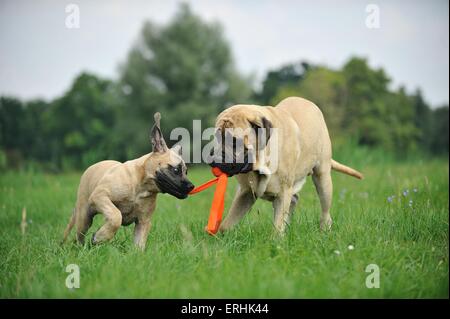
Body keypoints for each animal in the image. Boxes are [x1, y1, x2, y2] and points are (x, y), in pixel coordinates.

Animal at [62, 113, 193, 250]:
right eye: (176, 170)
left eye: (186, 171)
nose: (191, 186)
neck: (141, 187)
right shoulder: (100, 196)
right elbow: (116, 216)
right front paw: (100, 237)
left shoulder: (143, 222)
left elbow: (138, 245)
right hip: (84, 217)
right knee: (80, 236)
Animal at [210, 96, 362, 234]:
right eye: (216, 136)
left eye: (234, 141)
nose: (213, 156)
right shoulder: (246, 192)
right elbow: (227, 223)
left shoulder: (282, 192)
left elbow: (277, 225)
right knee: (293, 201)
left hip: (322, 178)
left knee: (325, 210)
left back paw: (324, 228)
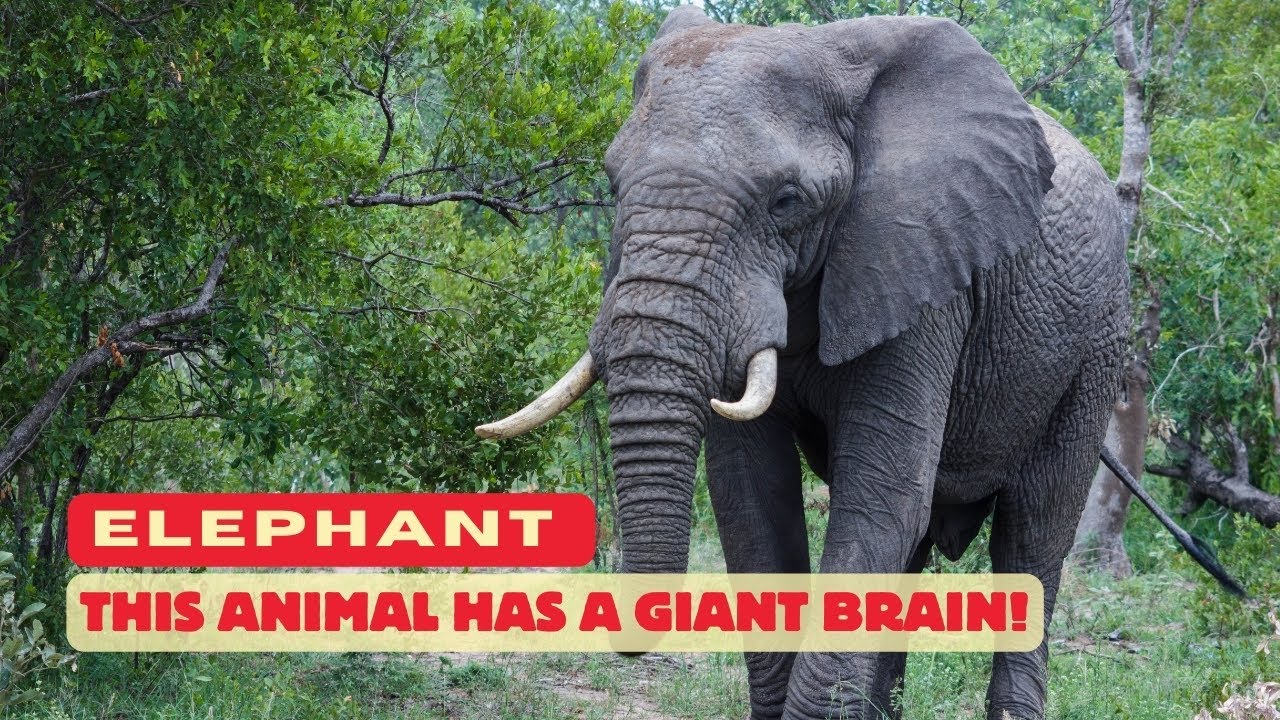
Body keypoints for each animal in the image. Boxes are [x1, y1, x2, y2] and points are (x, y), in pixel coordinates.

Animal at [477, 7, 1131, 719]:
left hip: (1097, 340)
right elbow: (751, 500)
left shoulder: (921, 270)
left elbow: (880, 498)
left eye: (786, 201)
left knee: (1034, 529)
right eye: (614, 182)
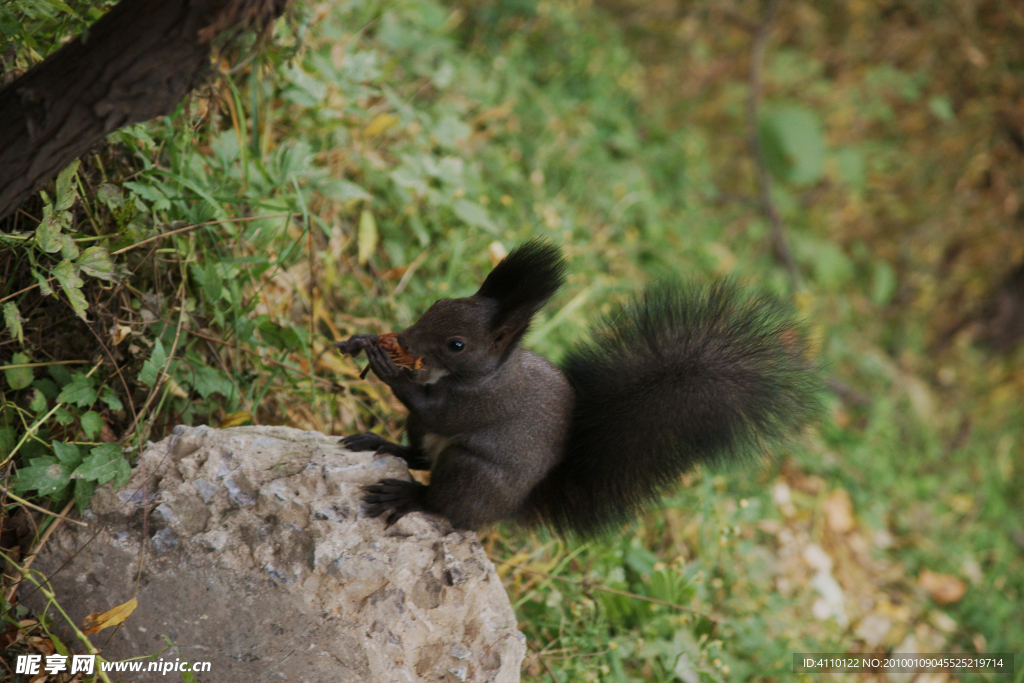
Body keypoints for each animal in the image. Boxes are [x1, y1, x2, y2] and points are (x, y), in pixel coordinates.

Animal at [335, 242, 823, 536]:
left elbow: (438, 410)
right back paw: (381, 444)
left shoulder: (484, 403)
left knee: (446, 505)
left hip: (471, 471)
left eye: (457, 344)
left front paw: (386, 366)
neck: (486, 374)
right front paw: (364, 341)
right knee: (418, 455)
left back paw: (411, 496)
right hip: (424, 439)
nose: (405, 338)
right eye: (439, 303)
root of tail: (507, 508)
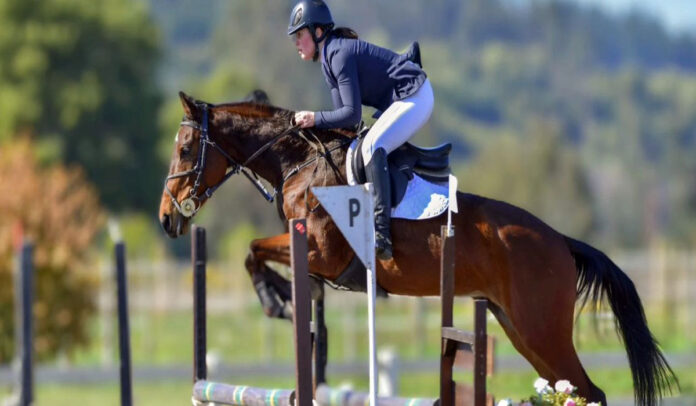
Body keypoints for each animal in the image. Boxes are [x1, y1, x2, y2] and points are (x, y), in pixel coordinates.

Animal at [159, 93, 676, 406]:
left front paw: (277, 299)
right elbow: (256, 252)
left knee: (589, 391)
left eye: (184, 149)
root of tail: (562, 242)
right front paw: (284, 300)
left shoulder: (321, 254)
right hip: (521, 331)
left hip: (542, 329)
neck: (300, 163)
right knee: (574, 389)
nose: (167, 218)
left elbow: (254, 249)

####

| What you need to do |
The answer must be an exact copy of the lines from the one containing "right elbow: (116, 216)" through the last line of the records, with no pictures included.

| Exercise answer |
right elbow: (116, 216)
right front paw: (100, 237)
left shoulder: (143, 222)
left elbow: (138, 245)
right hip: (84, 217)
right knee: (80, 236)
Animal at [210, 96, 362, 234]:
right eye: (216, 136)
left eye: (234, 141)
nose: (213, 156)
right shoulder: (246, 192)
right elbow: (227, 223)
left shoulder: (282, 192)
left elbow: (277, 225)
right knee: (293, 201)
left hip: (322, 178)
left knee: (325, 210)
left back paw: (324, 228)
Body keypoints for each animal in the image. Boxes are [x1, y1, x2, y2] and points are (x, y), in pixel coordinates.

Animal at [477, 7, 1131, 719]:
left hip: (1097, 340)
right elbow: (751, 500)
left shoulder: (921, 270)
left elbow: (880, 498)
left eye: (786, 201)
left knee: (1034, 529)
right eye: (614, 182)
Body keypoints for each animal in the image. Boxes are [x1, y1, x2, y2] and points are (x, y), in pixel coordinates.

Animal at [335, 242, 823, 536]:
left elbow: (438, 410)
right back paw: (381, 444)
left shoulder: (484, 403)
left knee: (446, 505)
left hip: (471, 471)
left eye: (457, 344)
left front paw: (386, 366)
neck: (486, 374)
right front paw: (364, 341)
right knee: (418, 455)
left back paw: (411, 496)
right hip: (424, 439)
nose: (405, 338)
right eye: (439, 303)
root of tail: (507, 508)
Body keypoints for each animal in the image. Boxes are [x1, y1, x2, y2] and points are (x, y), in pixel coordinates.

Animal at [159, 93, 676, 406]:
left front paw: (277, 299)
right elbow: (256, 252)
left knee: (589, 391)
left eye: (184, 149)
root of tail: (562, 242)
right front paw: (284, 300)
left shoulder: (321, 254)
right hip: (521, 331)
left hip: (542, 329)
neck: (300, 163)
right knee: (574, 389)
nose: (167, 218)
left elbow: (254, 249)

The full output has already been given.